Kontrowersyjna ustawa wzbudziła na Ukrainie protesty opozycji i niepokój 175 tys. pracowników Naftogazu. Pomimo to 13 kwietnia Rada Najwyższa przyjęła dokument; wprowadziła jednak artykuł o zakazie prywatyzacji. Wcześniej władze planowały zachować tylko prawo do przekazania magistrali gazowych w dzierżawę. Tu zainteresowany był jeden - rosyjski Gazprom.
Teraz Rosjanom nie tylko zamknięto drogę do kontroli magistrali tranzytowych, ale także, w momencie podziału Naftogazu na spółki wydobywczą i transportową, ważność straci umowa na dostawy rosyjskiego gazu. Podpisały ją bowiem w 2009 r - Naftogaz i Gazprom.

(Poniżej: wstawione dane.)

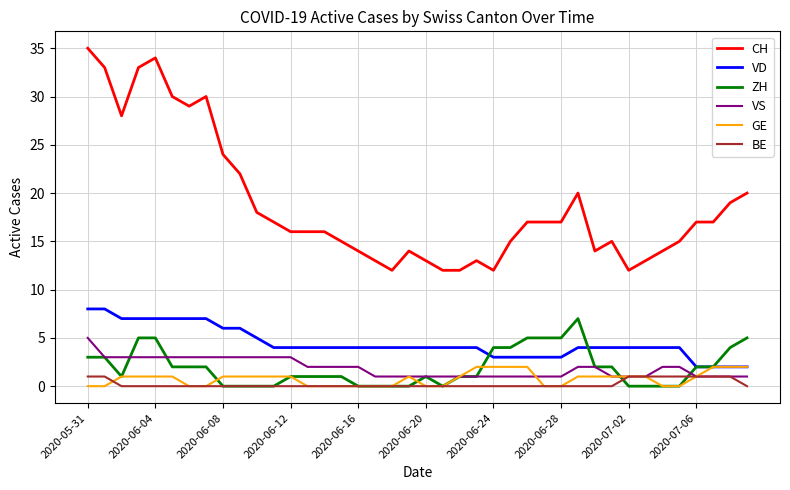

True or false: VD and VS cross at least once.

False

Sytuację wymusił sam Gazprom. Wobec braku porozumienia z Moskwą o niższych cenach na kupowany gaz, Kijów poszedł na wariant konfrontacyjny. Likwidację koncernu, tłumaczy, podobnie jak władze litewskie likwidację Lietuvos Dujos - koniecznością wykonania obowiązków w ramach Europejskiej Wspólnoty Energetycznej. Przyjęty tam Trzeci Pakiet Energetyczny nakazuje rozdzielenie działalności przesyłowej od dostaw gazu. Naftogaz ma pięć zakładów przerobu gazu i ropy, sieć stacji benzynowych, wydobywa 90 proc. ropy i gazu Ukrainy. Kieruje magistralami tranzytowymi.
Naftogaz zostanie więc podzielony i zniknie z gospodarczego krajobrazu Ukrainy. W lutym Rosjanie przedstawili w Kijowie propozycję udzielenia zniżki w wysokości 10 proc.. Ukraina płaciłaby wtedy 375 dol./1000 m3. Teraz cena za pierwszy kwartał to 416 dol.; w drugim i trzecim na wzrosnąć do 418 dol. a w ostatnim spaść do 413 dol..Ukraina chce płacić 230-250 dol.